Guillaume Monod Manuscript Collection
|Creator:||Monod, Guillaume (1800-1896)|
|Extent:||15 bound volumes, 3 linear feet|
|Repository:||Princeton Theological Seminary Library. Special Collections.|
Guillaume Monod (1800-1896) was son of Swiss Reformed scholar Jean Monod (1765-1836). Guillaume claimed to be the new Messiah and to represent the Second Coming of Jesus Christ. Also known as “Billy,” he was considered to be the most unconventional of the revivalist Monod family, which included his younger brother Adolphe, a seminary professor at Montauban, France. Guillaume and Charles Hodge roomed together in Berlin. The Monods were key figures in the 19th century Réveil or awakening in French-speaking Switzerland and France, along with Louis Gaussen and Merle D'Aubigne.
Scope and Content
The collection consists of 15 bound handwritten volumes: "Hectographies. Lettres et Explications sur les Ecritures" (1-13); "La lumière et l'obscurité" (14); "Le Messager Biblique" (15). Volume 15 includes later typewritten notes.

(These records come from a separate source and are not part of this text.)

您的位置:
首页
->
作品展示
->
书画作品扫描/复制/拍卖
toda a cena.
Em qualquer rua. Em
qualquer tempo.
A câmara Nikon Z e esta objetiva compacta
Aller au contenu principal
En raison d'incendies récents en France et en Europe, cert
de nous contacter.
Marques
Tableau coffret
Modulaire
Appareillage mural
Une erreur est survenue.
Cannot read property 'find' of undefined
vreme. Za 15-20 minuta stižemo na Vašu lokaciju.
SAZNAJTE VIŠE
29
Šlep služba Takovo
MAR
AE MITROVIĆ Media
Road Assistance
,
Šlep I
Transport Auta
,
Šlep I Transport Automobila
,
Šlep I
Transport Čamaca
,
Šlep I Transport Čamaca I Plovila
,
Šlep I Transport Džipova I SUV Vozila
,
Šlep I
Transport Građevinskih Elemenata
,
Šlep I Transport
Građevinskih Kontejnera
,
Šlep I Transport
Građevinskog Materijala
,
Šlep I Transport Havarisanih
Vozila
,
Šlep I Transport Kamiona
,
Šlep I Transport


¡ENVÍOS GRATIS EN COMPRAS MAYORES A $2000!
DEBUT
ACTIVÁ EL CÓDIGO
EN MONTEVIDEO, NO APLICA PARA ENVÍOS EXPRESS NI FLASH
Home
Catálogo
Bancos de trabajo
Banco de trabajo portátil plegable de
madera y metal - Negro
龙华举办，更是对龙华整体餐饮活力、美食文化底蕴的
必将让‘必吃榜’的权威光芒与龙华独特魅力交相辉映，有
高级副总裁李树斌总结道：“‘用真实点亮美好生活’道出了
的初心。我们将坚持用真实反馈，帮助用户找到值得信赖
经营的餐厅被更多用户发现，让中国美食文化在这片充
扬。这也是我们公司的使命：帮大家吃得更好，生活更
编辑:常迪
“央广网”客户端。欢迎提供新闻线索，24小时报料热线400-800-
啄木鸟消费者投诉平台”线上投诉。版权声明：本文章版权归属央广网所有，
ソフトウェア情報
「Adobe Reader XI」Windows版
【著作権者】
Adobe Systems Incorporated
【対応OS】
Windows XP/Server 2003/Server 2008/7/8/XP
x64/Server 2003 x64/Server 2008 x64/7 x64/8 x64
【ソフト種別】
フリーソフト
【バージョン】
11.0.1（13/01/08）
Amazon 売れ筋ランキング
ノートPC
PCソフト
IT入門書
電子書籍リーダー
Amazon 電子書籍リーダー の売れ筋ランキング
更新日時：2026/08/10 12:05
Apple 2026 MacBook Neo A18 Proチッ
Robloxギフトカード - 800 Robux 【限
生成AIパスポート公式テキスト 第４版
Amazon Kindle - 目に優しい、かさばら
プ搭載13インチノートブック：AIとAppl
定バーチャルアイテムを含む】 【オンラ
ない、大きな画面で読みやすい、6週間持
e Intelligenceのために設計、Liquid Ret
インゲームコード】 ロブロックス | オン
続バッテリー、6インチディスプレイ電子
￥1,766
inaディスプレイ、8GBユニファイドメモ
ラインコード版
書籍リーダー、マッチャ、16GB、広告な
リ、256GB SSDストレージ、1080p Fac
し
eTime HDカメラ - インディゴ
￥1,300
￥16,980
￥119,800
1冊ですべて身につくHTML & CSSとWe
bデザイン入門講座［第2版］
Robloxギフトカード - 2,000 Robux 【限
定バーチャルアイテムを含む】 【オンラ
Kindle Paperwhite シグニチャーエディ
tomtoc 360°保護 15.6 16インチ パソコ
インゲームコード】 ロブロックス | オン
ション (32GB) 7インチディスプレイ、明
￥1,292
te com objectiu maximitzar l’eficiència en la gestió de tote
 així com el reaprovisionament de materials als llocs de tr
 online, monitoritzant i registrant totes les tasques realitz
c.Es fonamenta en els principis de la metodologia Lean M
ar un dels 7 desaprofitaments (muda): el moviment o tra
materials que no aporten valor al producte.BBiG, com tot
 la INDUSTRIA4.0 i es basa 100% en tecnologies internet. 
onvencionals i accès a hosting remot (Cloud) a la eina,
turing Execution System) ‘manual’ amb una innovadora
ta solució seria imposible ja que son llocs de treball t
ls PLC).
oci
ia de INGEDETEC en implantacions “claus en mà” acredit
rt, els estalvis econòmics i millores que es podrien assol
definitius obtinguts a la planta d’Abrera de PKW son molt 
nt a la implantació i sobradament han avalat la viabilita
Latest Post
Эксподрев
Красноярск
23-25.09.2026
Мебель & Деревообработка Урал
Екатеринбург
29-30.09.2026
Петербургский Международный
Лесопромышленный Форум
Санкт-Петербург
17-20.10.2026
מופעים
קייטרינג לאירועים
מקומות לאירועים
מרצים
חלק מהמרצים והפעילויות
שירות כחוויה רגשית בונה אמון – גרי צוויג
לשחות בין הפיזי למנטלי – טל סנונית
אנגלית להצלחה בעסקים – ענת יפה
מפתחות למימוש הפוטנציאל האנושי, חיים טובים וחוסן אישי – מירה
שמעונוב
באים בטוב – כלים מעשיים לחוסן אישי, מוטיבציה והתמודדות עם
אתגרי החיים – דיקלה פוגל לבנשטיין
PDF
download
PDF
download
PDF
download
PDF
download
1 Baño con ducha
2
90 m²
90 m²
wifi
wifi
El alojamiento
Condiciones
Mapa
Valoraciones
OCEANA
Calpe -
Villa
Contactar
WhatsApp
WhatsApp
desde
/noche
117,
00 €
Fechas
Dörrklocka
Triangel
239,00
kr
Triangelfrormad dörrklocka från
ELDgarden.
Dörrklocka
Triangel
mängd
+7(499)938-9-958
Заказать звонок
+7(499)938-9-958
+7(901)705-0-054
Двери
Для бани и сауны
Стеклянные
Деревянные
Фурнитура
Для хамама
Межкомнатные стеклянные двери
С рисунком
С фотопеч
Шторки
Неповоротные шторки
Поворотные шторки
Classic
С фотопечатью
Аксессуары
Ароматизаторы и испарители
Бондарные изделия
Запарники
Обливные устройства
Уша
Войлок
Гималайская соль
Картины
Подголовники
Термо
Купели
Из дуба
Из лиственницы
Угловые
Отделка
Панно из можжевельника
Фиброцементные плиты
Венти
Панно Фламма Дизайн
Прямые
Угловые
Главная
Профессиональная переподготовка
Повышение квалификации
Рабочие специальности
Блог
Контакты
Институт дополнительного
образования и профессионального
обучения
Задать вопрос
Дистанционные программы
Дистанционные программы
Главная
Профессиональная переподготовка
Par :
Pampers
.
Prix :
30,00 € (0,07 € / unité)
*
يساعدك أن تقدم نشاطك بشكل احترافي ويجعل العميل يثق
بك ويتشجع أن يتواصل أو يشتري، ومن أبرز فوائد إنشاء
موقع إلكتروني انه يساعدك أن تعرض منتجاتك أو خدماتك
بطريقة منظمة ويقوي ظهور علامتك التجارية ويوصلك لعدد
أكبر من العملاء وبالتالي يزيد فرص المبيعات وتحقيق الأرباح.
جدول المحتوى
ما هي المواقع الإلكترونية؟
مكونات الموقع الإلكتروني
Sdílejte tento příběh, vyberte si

Religious awakening--Christianity--History--19th century.
The following is the acceptable citation for publication: Guillaume Monod Manuscript Collection, Special Collections, Princeton Theological Seminary Library.
The collection was given to Princeton Theological Seminary in 1949 by the Association Avenir Synthetique, E.G. Krapier, President.
There are no special restrictions to access of this collection. It may be examined by library patrons under the normal rules and conditions of Special Collections.